Они ворочались с боку на бок, как и хозяйка за перегородкой, кряхтели, вздыхали. Сон долго не шел, но не разговаривали. Скворцов то накрывался полою – было душно, то отбрасывал ее – становилось зябко: на полу сквозняки. Он вслушивался в дыхание рядом лежавших и будто слышал дыхание тех, кто этой ночью, вполне возможно, пробирается лесами и болотами к месту сбора. Будем надеяться, что и Новожилов и Федорук выведут свои группы, вывел же сегодня Емельянов. Нет, это – счастье, что он рядышком, комиссар. Воссоздавая отряд, обопрешься на его плечо. Надейся и верь: еще не вышедшие к деревне партизаны живы, ну, не все, ну хотя бы частично. Верь и надейся: решение не прорываться крупными силами, а рассредоточиться по группам правильное. Может быть, потерь оказалось бы меньше, если б группы были еще малочисленней – по три человека, по пять? Не будь раненых, можно было б сократить численный состав групп… Он засыпал и пробуждался, вновь засыпал; во сне виделось: во главе своей группы хлюпает с Романом Стецько по вонючей жиже, на болоте рвутся мины, над болотом перекрещиваются пулеметные очереди – днем и ночью, с пятачка на пятачок, с пятачка на пятачок. Проснувшись, не беспокоя соседей, встал, накинул полушубок, вышел на крыльцо. Звезды, луна. На лужах ледяная корка. Подмораживает. Пощипывает кожу. Тишина. Но она уже не воспринимается как предновогодняя, благостная, по-иному воспринимается – как ночная тишина перед утренним боем.

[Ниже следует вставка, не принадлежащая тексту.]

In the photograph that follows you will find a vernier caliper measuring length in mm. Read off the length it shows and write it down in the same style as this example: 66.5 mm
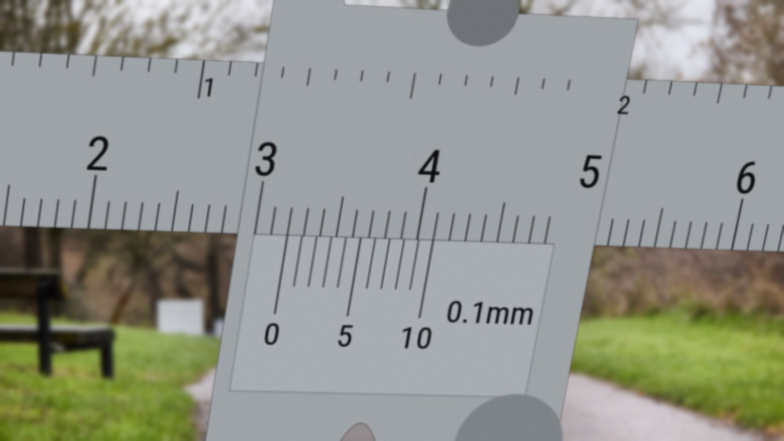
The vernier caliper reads 32.0 mm
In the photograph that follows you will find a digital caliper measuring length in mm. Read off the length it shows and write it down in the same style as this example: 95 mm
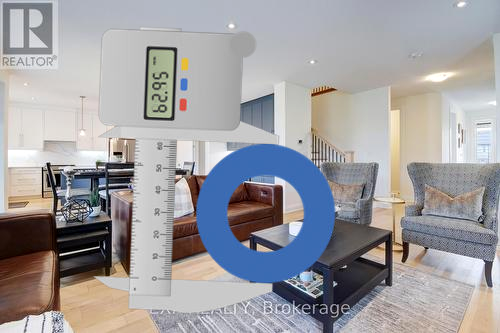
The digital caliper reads 62.95 mm
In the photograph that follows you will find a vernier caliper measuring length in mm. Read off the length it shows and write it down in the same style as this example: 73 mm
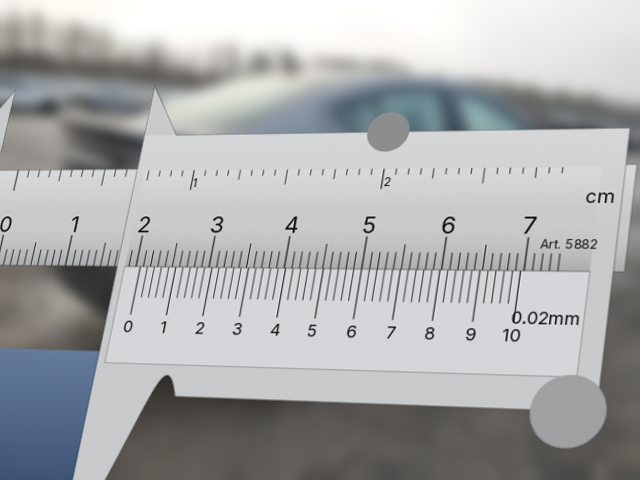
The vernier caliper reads 20.6 mm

Скворцов курил. И что удивительно: не кашляет. И простужен, и курит подряд папиросы, сигареты, самосад – адская смесь, а кашля нет. Выздоравливает? Надо быть здоровым и крепким, чтоб по плечу было все, что лежало и лежит на нем. Особенно после окружения, из которого отряд выбрался полуживой. Докурив, вдохнул поглубже и закашлялся. Фу, сглазил. Есть кашель. Ничего, пройдет. В хате, в сенцах, у кадки с водой стояла хозяйка и пила из ковшика. Выпила, обтерла губы рукой, пропустила Скворцова и за ним вошла в горенку. Дав ему улечься, наклонилась и прошептала:
– Пан начальник, товарищ командир, можно спросить? Хочу спросить: ты веруешь в бога?

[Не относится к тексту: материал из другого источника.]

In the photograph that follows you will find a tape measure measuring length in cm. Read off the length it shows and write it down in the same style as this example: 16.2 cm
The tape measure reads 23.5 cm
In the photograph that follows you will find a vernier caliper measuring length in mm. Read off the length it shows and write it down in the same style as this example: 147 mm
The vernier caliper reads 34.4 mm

– Нет, – сказал Скворцов. – Я коммунист.
– Ну, есть коммунисты, которые веруют в истинного бога… А в Ленина веришь? Так то ж и есть красный бог. Значит, ты верующий… Поклянись своим богом, ответь правду: придут сюда Советы?
– Придут. Обязательно.
– То добже…
Она ушла за перегородку, и опять раздалось ее похрапывание и почмокивание. Взрослые же мужики, Емельянов и Стецько, спали без храпа, без шума, Василь изредка и тихонько постанывал. Что-то пацану такое мерещится. Не детское. А хозяйка храпит по-мужски, у старых женщин бывает. Он ей правду ответил – о Советской власти. Правду, в которую он свято верит. Придет на Волынь Красная Армия! Придет в Галицию, в Карпаты, в Молдавию, в Белоруссию, в Прибалтику – придет туда, откуда ушла. После разгрома немцев под Москвой – неизбежно.